Однажды утром, еще задолго до начала рабочего дня, в кабинет Лузанова заглянул директор Клюшников.

— Ты хоть когда спишь, скажи мне? — здороваясь, спросил он и сел на стул у окна, широко расставив свои могучие ноги. Всегда немного подпухшие глаза его отечески-ласково глядели на Сергея.

— В документах и отчетности, Михаил Антонович, дебри непролазные. До полевых работ всю эту канцелярию надо утрясти. Потом не до бумаг. И вот еще, Михаил Антонович. Вчера я так, будто к слову, пощупал наших бригадиров по вопросам агротехники, и, знаете, большинство — ни в зуб ногой. Ну, элементарных вещей не знают. Спрашиваю Колотовкина: какая норма высева озимой пшеницы на гектар и как установить сеялку на эту норму? Мямлил, мямлил, так толком ничего и не сказал.

— Как же он, Колотовкин — мужик, надо думать, грамотный.

— В технике. Но он же бригадир, и ему, полагаю, невредно бы знать основы агротехники.

— Резон, Сергей Лукич.

— А коль резон, Михаил Антонович, так я решил устроить с нашими механизаторами вечерние занятия по агротехнике. Вечерами они все равно бьют баклуши, не знают, куда себя деть. Вчера захожу в общежитие — дуются в карты. Тракторист Налимов пьян. Три дня, говорят, гулял на свадьбе и никак не очухается… Надеюсь, против занятий возражать не станете.
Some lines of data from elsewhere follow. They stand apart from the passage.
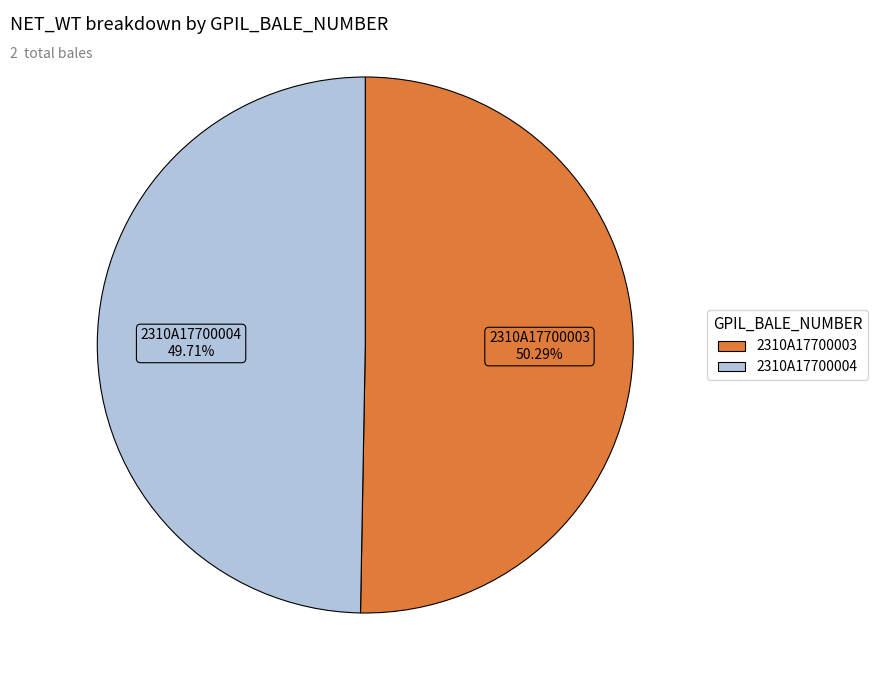

The 2310A17700004 slice represents 41% of the pie. True or false?

False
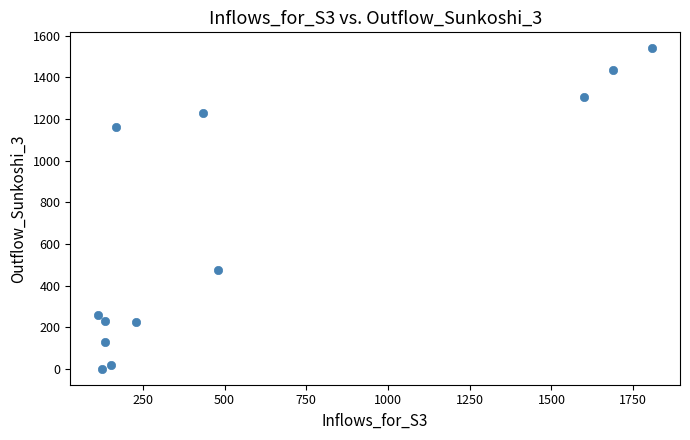

What is the average Y value?

668.2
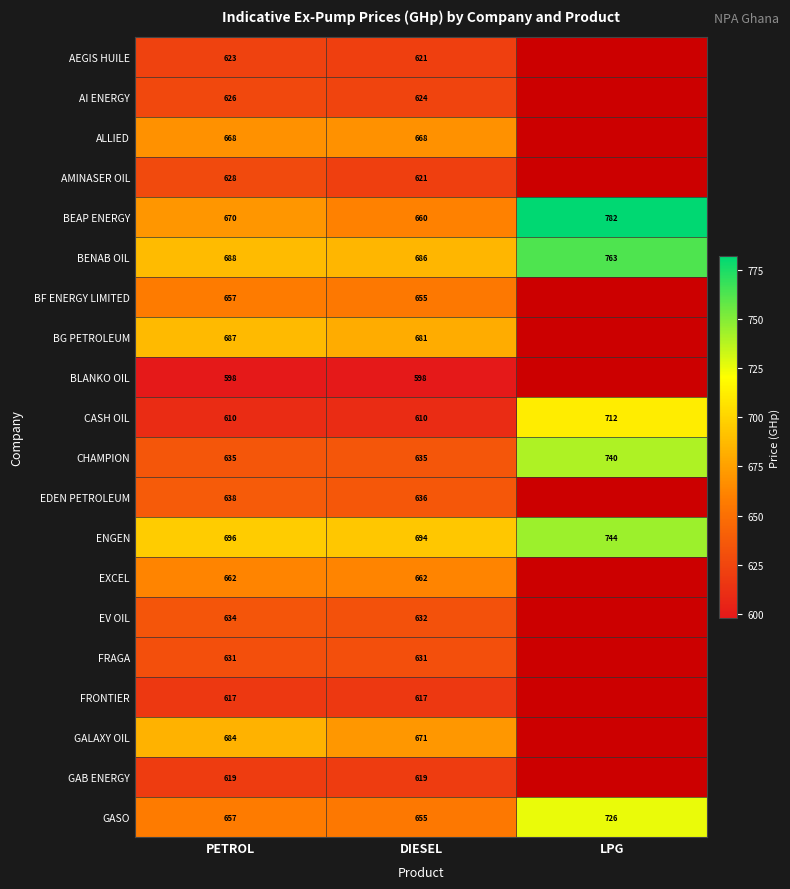

Where is BENAB OIL nearest to the value 724?

PETROL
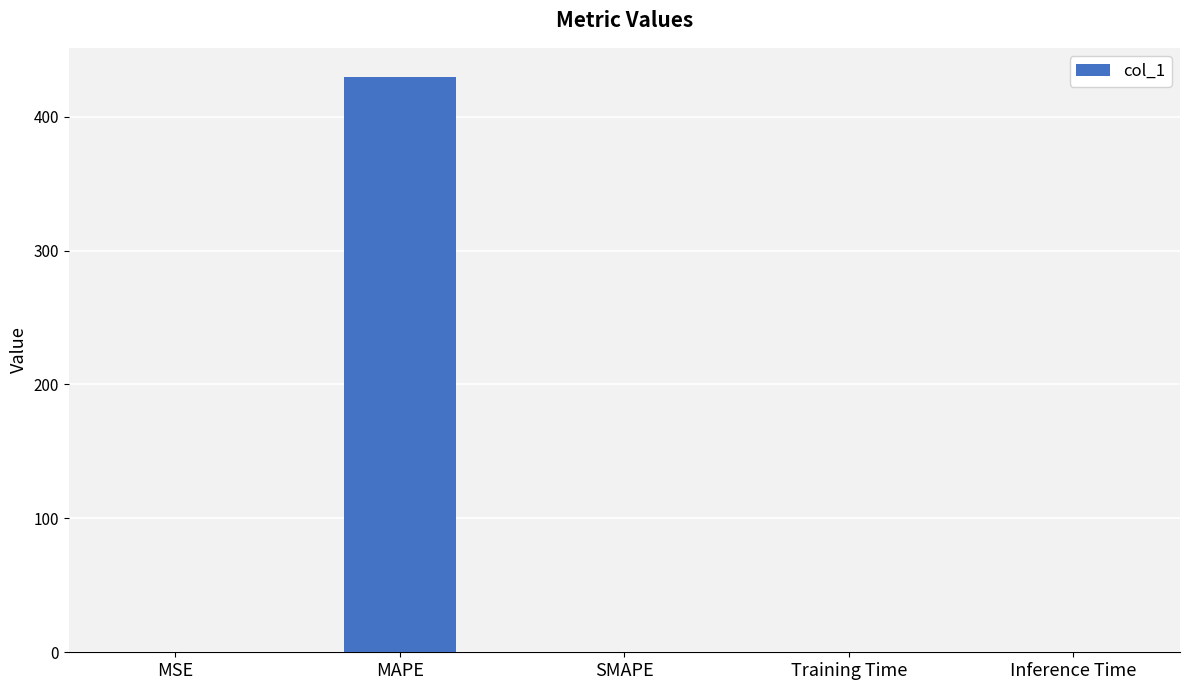

What is the maximum value shown in the chart?

429.9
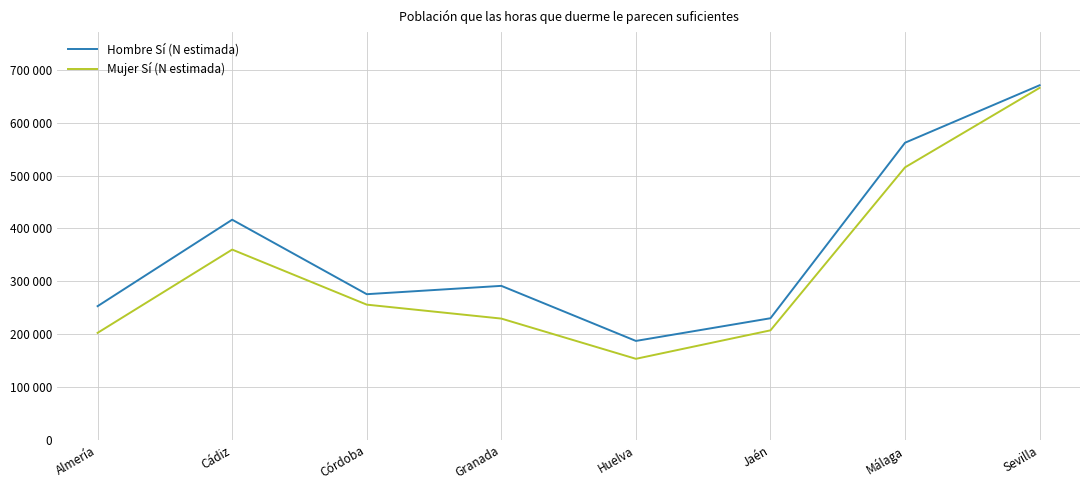

What are all the series names shown in the legend?

Hombre Sí (N estimada), Mujer Sí (N estimada)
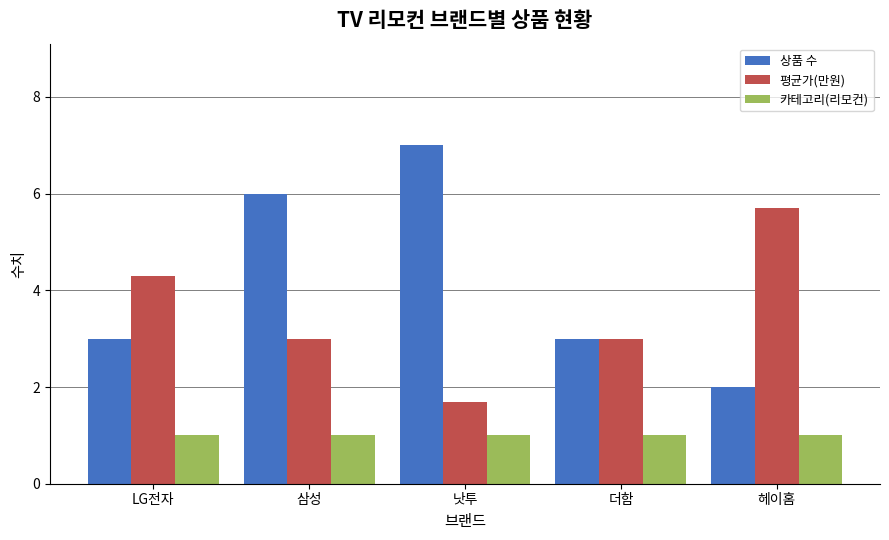

What value does the 상품 수 series have at LG전자?

3.0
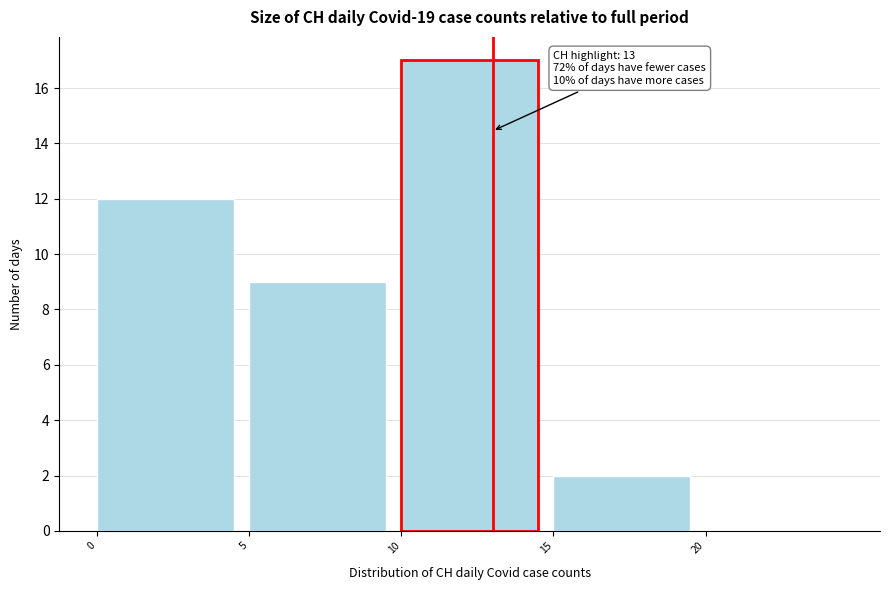

Which range on the x-axis has the tallest bar?

10 to 15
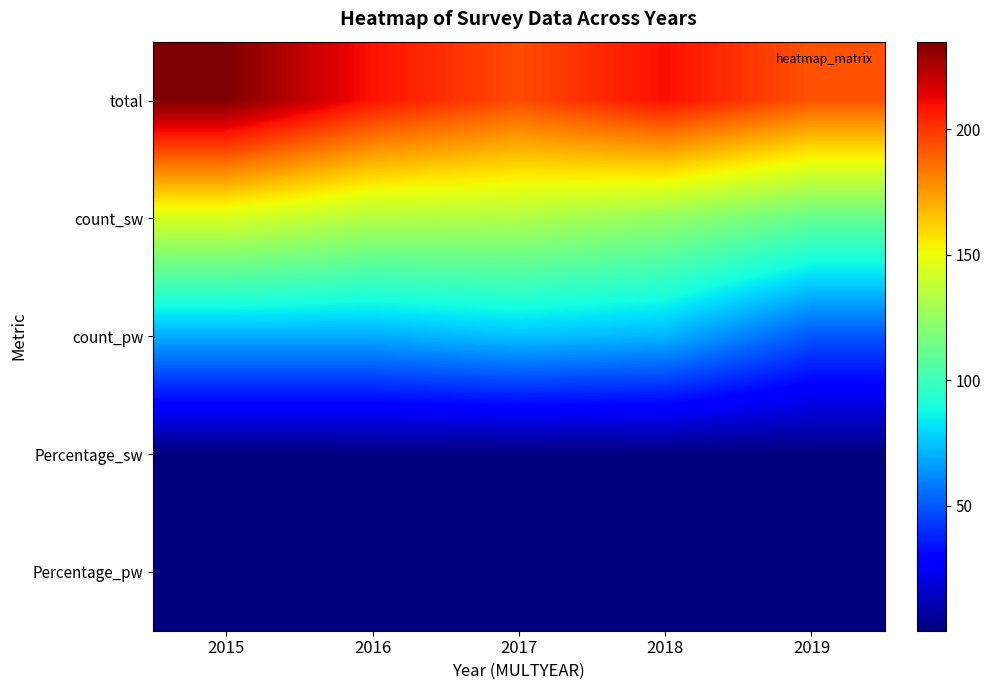

What is the spread (max minus min) of values at 2015?

234.7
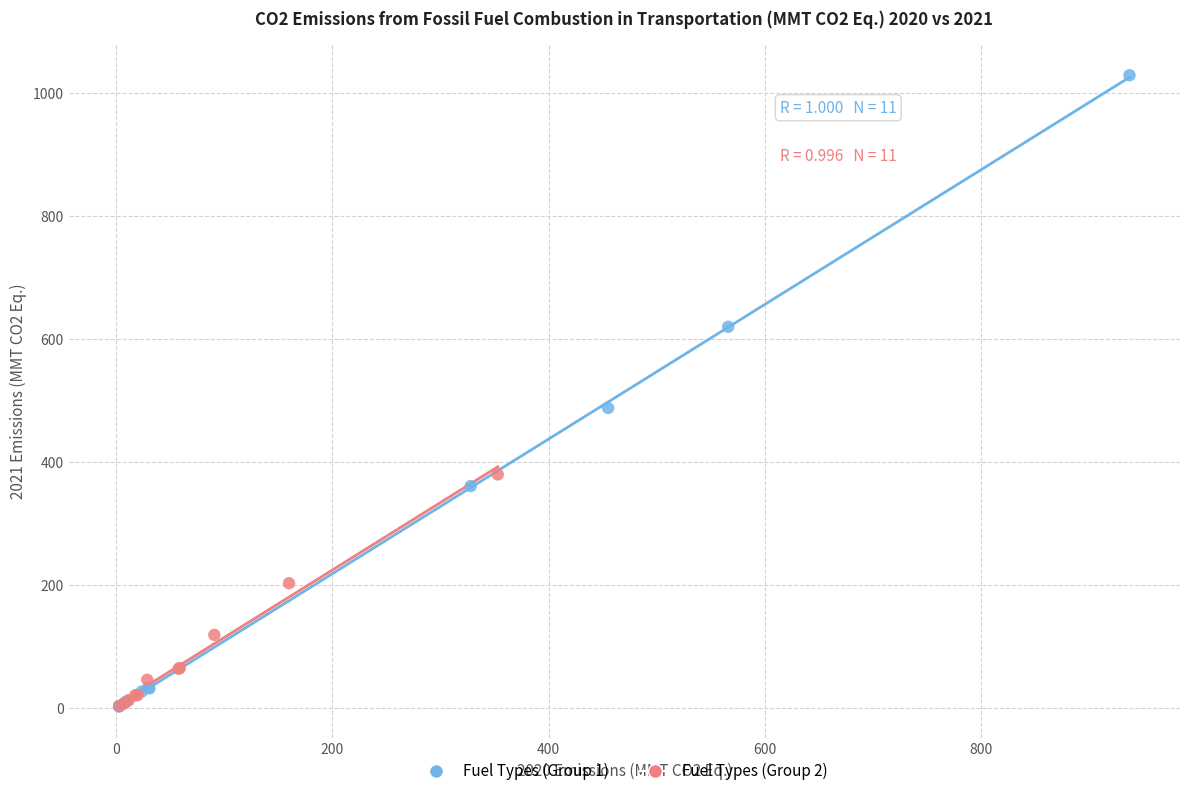

Which series has the widest spread of Y values?

Fuel Types (Group 1)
— Не имею привычки противиться благому делу. Полное мое согласие. Слушай-ка, Сергей Лукич, в «Яровой колос» агроном Мостовой приехал. Ты, говорят, хорошо знаешь его.

— Вместе учились. В техникуме. Звезд с неба не хватает, а на земле своего не упустит. За каждым его шагом надо следить.

— Это же примерно и Верхорубов говорит. Чего ж тогда Трошин носится с ним? Хочет взять его в колхоз, на колхозный кошт.

— Расчет прост, Михаил Антонович: меньше зависеть от МТС. Что хочу, то и делаю.

— Ну ладно, Мостовой, — твой кадр, и распорядись им, как лучше для пользы дела. А сейчас пошли на летучку. Время уже.

Они вышли из кабинета главного агронома и длинным подслеповатым коридором направились в кабинет директора. Здороваясь со встречными и каждого называя при этом по имени и отчеству, Клюшников говорил Лузанову:

— Вообще интересно, надо думать: в колхозе свой агроном.

— Я против этой кустарщины. Наплетут лаптей, и спросить не с кого.

Недели через три к директору Клюшникову пришли Иван Колотовкин и бригадир тракторной бригады из колхоза «Пламя», весельчак и гармонист Григорий Жильцов. Они зашли прямо из цеха, в спецовках, блестя глазами и зубами. Был Клюшников с людьми по-свойски прост, принимал всех в урочное и неурочное время, не отказал и этим, хотя торопился куда-то.

— Садитесь, мужики, и коротко, — предупредил он бригадиров, озабоченно отыскивая что-то в выдвинутом ящике стола. — Кручусь вот, на исполком вызывают. Что у вас, говорите походя.

— У нас терпимо, Михаил Антонович.

— Можем и завтра.

— Раз зашли — говорите. — Клюшников распихивал по карманам бумаги, но смотрел на бригадиров.